Here's a shot of a painting in the castle.  Now picture this all over the walls of your room.  And I don't mean hanging pictures.  I mean actually painted onto your wall.  Most of the paintings were inspired by the famous German composer, Richard Wagner's. operas  Both castles had this stuff covering every room.

This is such and awesome place I had to show you a picture of the castle in it's pristine state, even though it's not mine.  This looks like it was built a long time ago, but remember that it just turned 120 or so not too long ago.  This is done in the Neo-Romantic style which was brought about to recall the heroic and idyllic days of the past.  At the end of the day, Scott and I both agreed that the castles had lived up to expectations and more.  Great day all around.

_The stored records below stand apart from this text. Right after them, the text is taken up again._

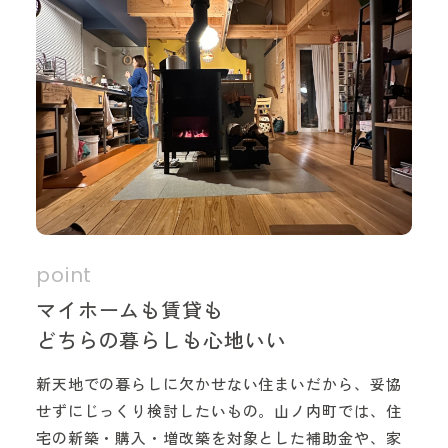
マイホームも賃貸も
どちらの暮らしも心地いい
新天地での暮らしに欠かせない住まいだから、妥協
せずにじっくり検討したいもの。山ノ内町では、住
宅の新築・購入・増改築を対象とした補助金や、家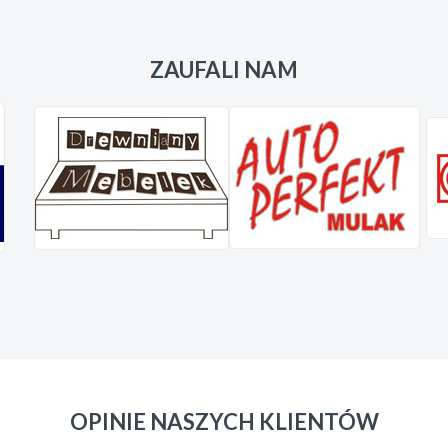
ZAUFALI NAM
OPINIE NASZYCH KLIENTÓW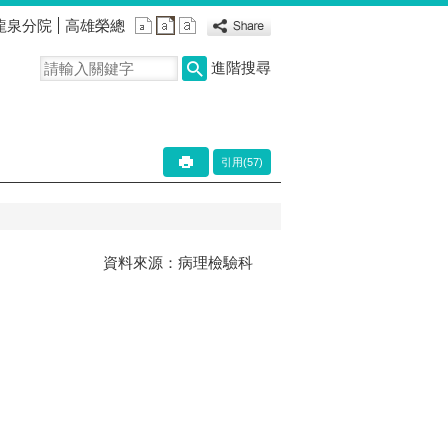
龍泉分院
高雄榮總
進階搜尋
引用(57)
資料來源：病理檢驗科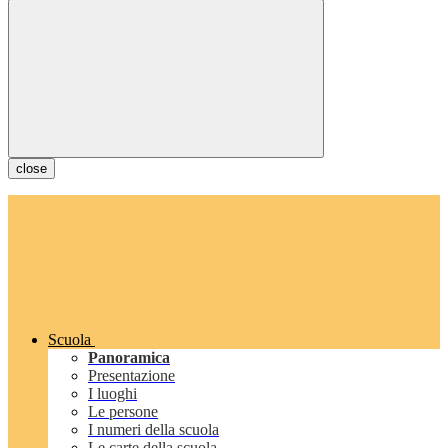
close
Scuola
Panoramica
Presentazione
I luoghi
Le persone
I numeri della scuola
Le carte della scuola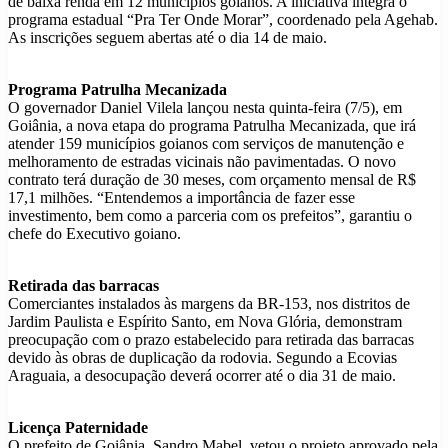
de baixa renda em 12 municípios goianos. A iniciativa integra o
programa estadual “Pra Ter Onde Morar”, coordenado pela Agehab.
As inscrições seguem abertas até o dia 14 de maio.
Programa Patrulha Mecanizada
O governador Daniel Vilela lançou nesta quinta-feira (7/5), em
Goiânia, a nova etapa do programa Patrulha Mecanizada, que irá
atender 159 municípios goianos com serviços de manutenção e
melhoramento de estradas vicinais não pavimentadas. O novo
contrato terá duração de 30 meses, com orçamento mensal de R$
17,1 milhões. “Entendemos a importância de fazer esse
investimento, bem como a parceria com os prefeitos”, garantiu o
chefe do Executivo goiano.
Retirada das barracas
Comerciantes instalados às margens da BR-153, nos distritos de
Jardim Paulista e Espírito Santo, em Nova Glória, demonstram
preocupação com o prazo estabelecido para retirada das barracas
devido às obras de duplicação da rodovia. Segundo a Ecovias
Araguaia, a desocupação deverá ocorrer até o dia 31 de maio.
Licença Paternidade
O prefeito de Goiânia, Sandro Mabel, vetou o projeto aprovado pela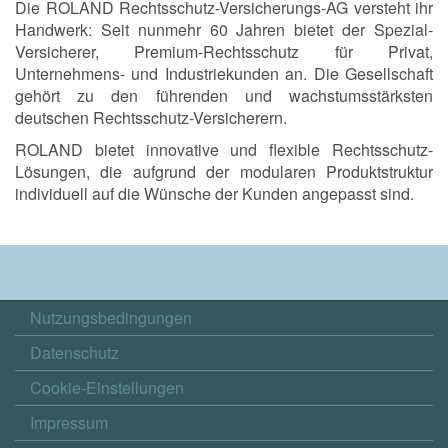
Die ROLAND Rechtsschutz-Versicherungs-AG versteht ihr
Handwerk: Seit nunmehr 60 Jahren bietet der Spezial-
Versicherer, Premium-Rechtsschutz für Privat,
Unternehmens- und Industriekunden an. Die Gesellschaft
gehört zu den führenden und wachstumsstärksten
deutschen Rechtsschutz-Versicherern.
ROLAND bietet innovative und flexible Rechtsschutz-
Lösungen, die aufgrund der modularen Produktstruktur
individuell auf die Wünsche der Kunden angepasst sind.
Nutzungsbedingungen
Datenschutz
Cookie-Einstellungen
Impressum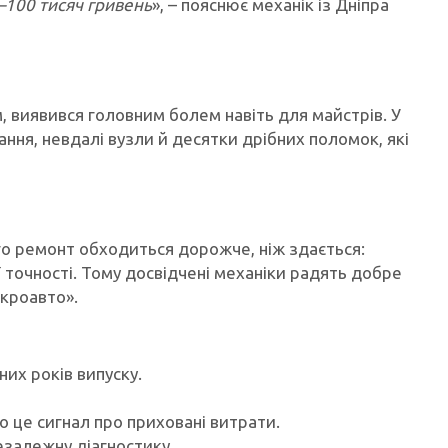
–100 тисяч гривень
», – пояснює механік із Дніпра
, виявився головним болем навіть для майстрів. У
ння, невдалі вузли й десятки дрібних поломок, які
ого ремонт обходиться дорожче, ніж здається:
ї точності. Тому досвідчені механіки радять добре
ікроавто».
них років випуску.
 це сигнал про приховані витрати.
езалежну діагностику.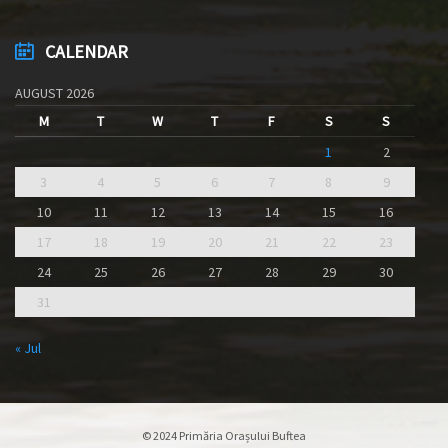
CALENDAR
AUGUST 2026
M
T
W
T
F
S
S
1
2
3
4
5
6
7
8
9
10
11
12
13
14
15
16
17
18
19
20
21
22
23
24
25
26
27
28
29
30
31
« Jul
© 2024 Primăria Orașului Buftea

Before I let you go though, you're lucky enough to be reading the post containing Classic Kenny Moment #3.  So gather around kids, it's story time:

Scott's favorite time of year is Christmas.  And I don't mean he likes to watch Frosty on TV and drink a lot of eggnog.  I mean when he was 3 he essentially Mr. Miyagi'd all of us other kids to ensure that he had the lifetime title of Santa Claus when presents were handed out  It's what he does, and it's been like that ever since.

Well, when he travels, he likes to buy Christmas ornaments for the 4 or 5 Christmas trees he puts up in his house every year, and he found a perfect little one of the castle in the souvenir shop on site.  Now we are doing a lot of traveling and as you know most ornaments are not made of cast iron, so there was a considerable amount of concern as to whether the ornament he purchased would make the entire trip in one piece.

Being the great older brother that I am, and knowing how important these things are to Scott, I decided to test the tensile strength of said ornament.  The following conversation ensued:

Scott:  Hey look at this one.
Kenny:  Cool.  What's it made of?
Scott:  Wood.
Kenny:  Is it sturdy (Kenny grasps ornament with pointer and thumb and pushes fingers in opposite directions to test it's worthiness)?


German dude who runs souvenir stand:  Guttentag.  That will be 3 Euro's please.

How it is possible that after 20 some years living under the same roof that this guy and I have failed Brotherly Communication 101 is beyond me, but I've now learned the when he says the word "Wood" what he really means is "Communion Wafer".